Tebbetts is survived by three daughters, Susan Mitchell of Jacksonville, Fla.; Betty Deluca of Peachtree City, Ga., and Patricia Kirton of Port Orange, Fla.; a son, George Jr. of Bradenton, Fla.; five grandchildren and a sister, Kathryn Tebbetts, of Nashua, N.H. His wife died in 1997.
    George Robert Tebbetts was born Nov. 10, 1912, in Burlington, Vt. He was raised in Nashua, N.H., and he acquired his nickname as a boy when an aunt said of his high-pitched voice, "He chirps like a bird." He graduated from Providence College in 1934 with a degree in philosophy, an unusual start for one of baseball's most abrasive bench hecklers.
    Years later, he dismissed the theory that catching was difficult.  "I don't think the physical part of catching is what it's cracked up to be," he said. "I think it's an easy job.

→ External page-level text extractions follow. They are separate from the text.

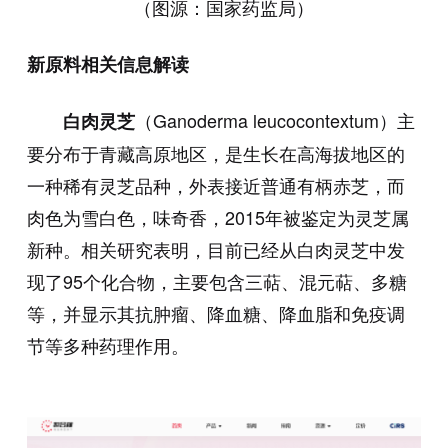
（图源：国家药监局）
新原料相关信息解读
（Ganoderma leucocontextum）主
白肉灵芝
要分布于青藏高原地区，是生长在高海拔地区的
一种稀有灵芝品种，外表接近普通有柄赤芝，而
肉色为雪白色，味奇香，2015年被鉴定为灵芝属
新种。相关研究表明，目前已经从白肉灵芝中发
现了95个化合物，主要包含三萜、混元萜、多糖
等，并显示其抗肿瘤、降血糖、降血脂和免疫调
节等多种药理作用。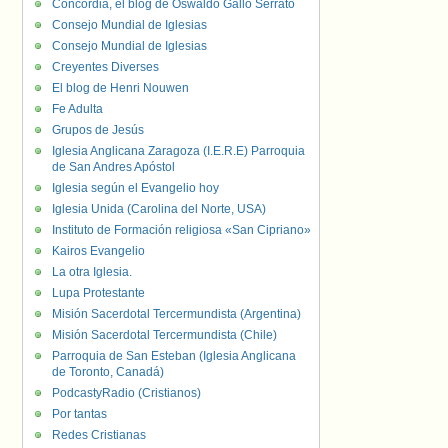
Concordia, el blog de Oswaldo Gallo Serrato
Consejo Mundial de Iglesias
Consejo Mundial de Iglesias
Creyentes Diverses
El blog de Henri Nouwen
Fe Adulta
Grupos de Jesús
Iglesia Anglicana Zaragoza (I.E.R.E) Parroquia
de San Andres Apóstol
Iglesia según el Evangelio hoy
Iglesia Unida (Carolina del Norte, USA)
Instituto de Formación religiosa «San Cipriano»
Kairos Evangelio
La otra Iglesia.
Lupa Protestante
Misión Sacerdotal Tercermundista (Argentina)
Misión Sacerdotal Tercermundista (Chile)
Parroquia de San Esteban (Iglesia Anglicana
de Toronto, Canadá)
PodcastyRadio (Cristianos)
Por tantas
Redes Cristianas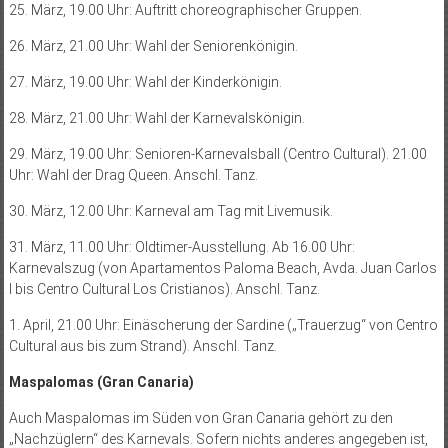
25. März, 19.00 Uhr: Auftritt choreographischer Gruppen.
26. März, 21.00 Uhr: Wahl der Seniorenkönigin.
27. März, 19.00 Uhr: Wahl der Kinderkönigin.
28. März, 21.00 Uhr: Wahl der Karnevalskönigin.
29. März, 19.00 Uhr: Senioren-Karnevalsball (Centro Cultural). 21.00
Uhr: Wahl der Drag Queen. Anschl. Tanz.
30. März, 12.00 Uhr: Karneval am Tag mit Livemusik.
31. März, 11.00 Uhr: Oldtimer-Ausstellung. Ab 16.00 Uhr:
Karnevalszug (von Apartamentos Paloma Beach, Avda. Juan Carlos
I bis Centro Cultural Los Cristianos). Anschl. Tanz.
1. April, 21.00 Uhr: Einäscherung der Sardine („Trauerzug“ von Centro
Cultural aus bis zum Strand). Anschl. Tanz.
Maspalomas (Gran Canaria)
Auch Maspalomas im Süden von Gran Canaria gehört zu den
„Nachzüglern“ des Karnevals. Sofern nichts anderes angegeben ist,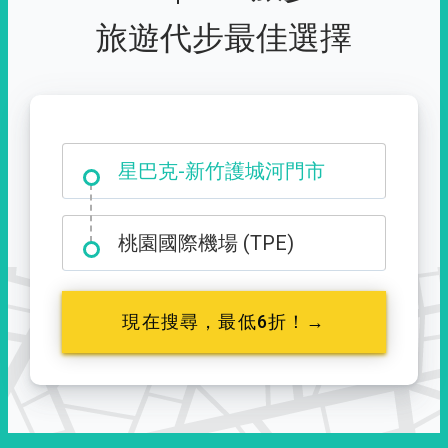
旅遊代步最佳選擇
大霸尖山登山口
星巴克-新竹護城河門市
桃園國際機場 (TPE)
現在搜尋，最低6折！→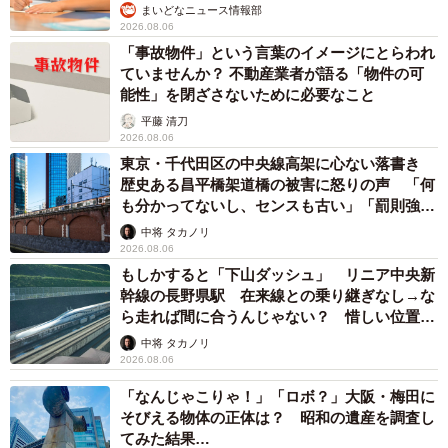
まいどなニュース情報部
2026.08.06
「事故物件」という言葉のイメージにとらわれ
ていませんか？ 不動産業者が語る「物件の可
能性」を閉ざさないために必要なこと
平藤 清刀
2026.08.06
東京・千代田区の中央線高架に心ない落書き
歴史ある昌平橋架道橋の被害に怒りの声 「何
も分かってないし、センスも古い」「罰則強化
して」
中将 タカノリ
2026.08.06
もしかすると「下山ダッシュ」 リニア中央新
幹線の長野県駅 在来線との乗り継ぎなし→な
ら走れば間に合うんじゃない？ 惜しい位置関
係が反響
中将 タカノリ
2026.08.06
「なんじゃこりゃ！」「ロボ？」大阪・梅田に
そびえる物体の正体は？ 昭和の遺産を調査し
てみた結果…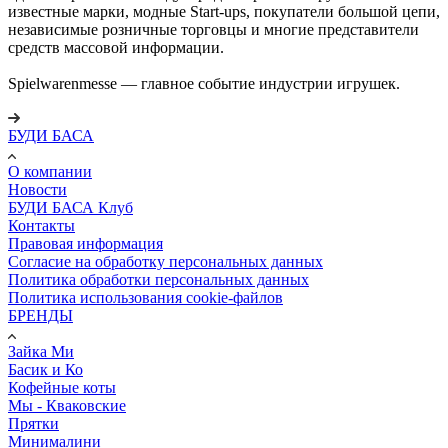
известные марки, модные Start‑ups, покупатели большой цепи,
независимые розничные торговцы и многие представители
средств массовой информации.
Spielwarenmesse — главное событие индустрии игрушек.
БУДИ БАСА
О компании
Новости
БУДИ БАСА Клуб
Контакты
Правовая информация
Согласие на обработку персональных данных
Политика обработки персональных данных
Политика использования cookie-файлов
БРЕНДЫ
Зайка Ми
Басик и Ко
Кофейные коты
Мы - Кваковские
Прятки
Минималини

The only thing about it is you sweat more than anybody else. Most catchers catch because they can't play anyplace else. They don't have much to complain about. They've got to be happy. There are too many catchers who are not good catchers who are showboating too much so that they can keep their job."

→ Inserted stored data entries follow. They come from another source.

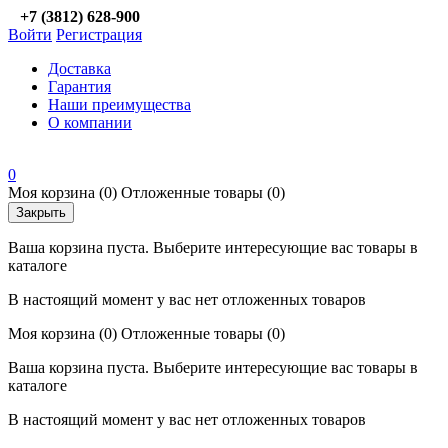
+7 (3812) 628-900
Войти
Регистрация
Доставка
Гарантия
Наши преимущества
О компании
0
Моя корзина
(0)
Отложенные товары
(0)
Закрыть
Ваша корзина пуста. Выберите интересующие вас товары в
каталоге
В настоящий момент у вас нет отложенных товаров
Моя корзина
(0)
Отложенные товары
(0)
Ваша корзина пуста. Выберите интересующие вас товары в
каталоге
В настоящий момент у вас нет отложенных товаров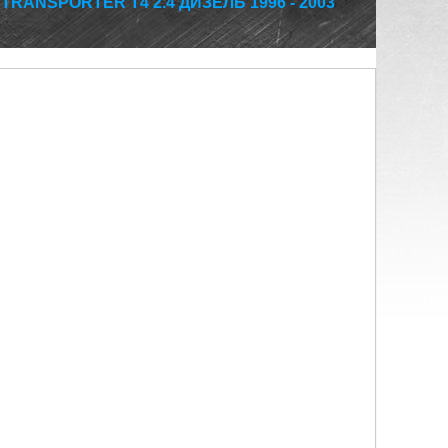
ANSPORTER T4 2.4 ДИЗЕЛЬ 1996 - 2003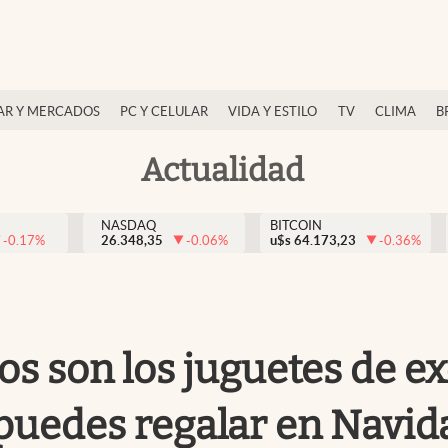
AR Y MERCADOS
PC Y CELULAR
VIDA Y ESTILO
TV
CLIMA
B
Actualidad
NASDAQ
BITCOIN
-0.17
%
26.348,35
-0.06
%
u$s
64.173,23
-0.36
%
s son los juguetes de ex
puedes regalar en Navid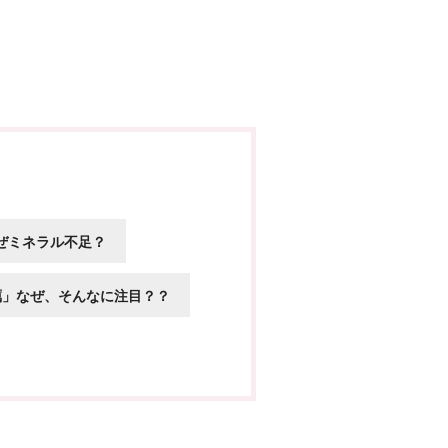
ぜミネラル不足？
蠣」なぜ、そんなに注目？？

    He also offered his version of what makes a baseball manager successful. "If my players like me," he said, "it's an accident of personality. I happen to like my players and I treat them like men. If a manager doesn't have confidence in his ballplayers, even when they're going badly, they're not going to have confidence in themselves. And when a ballplayer's confidence is gone, you haven't got a ballplayer. If you want to be a good manager, get good ballplayers."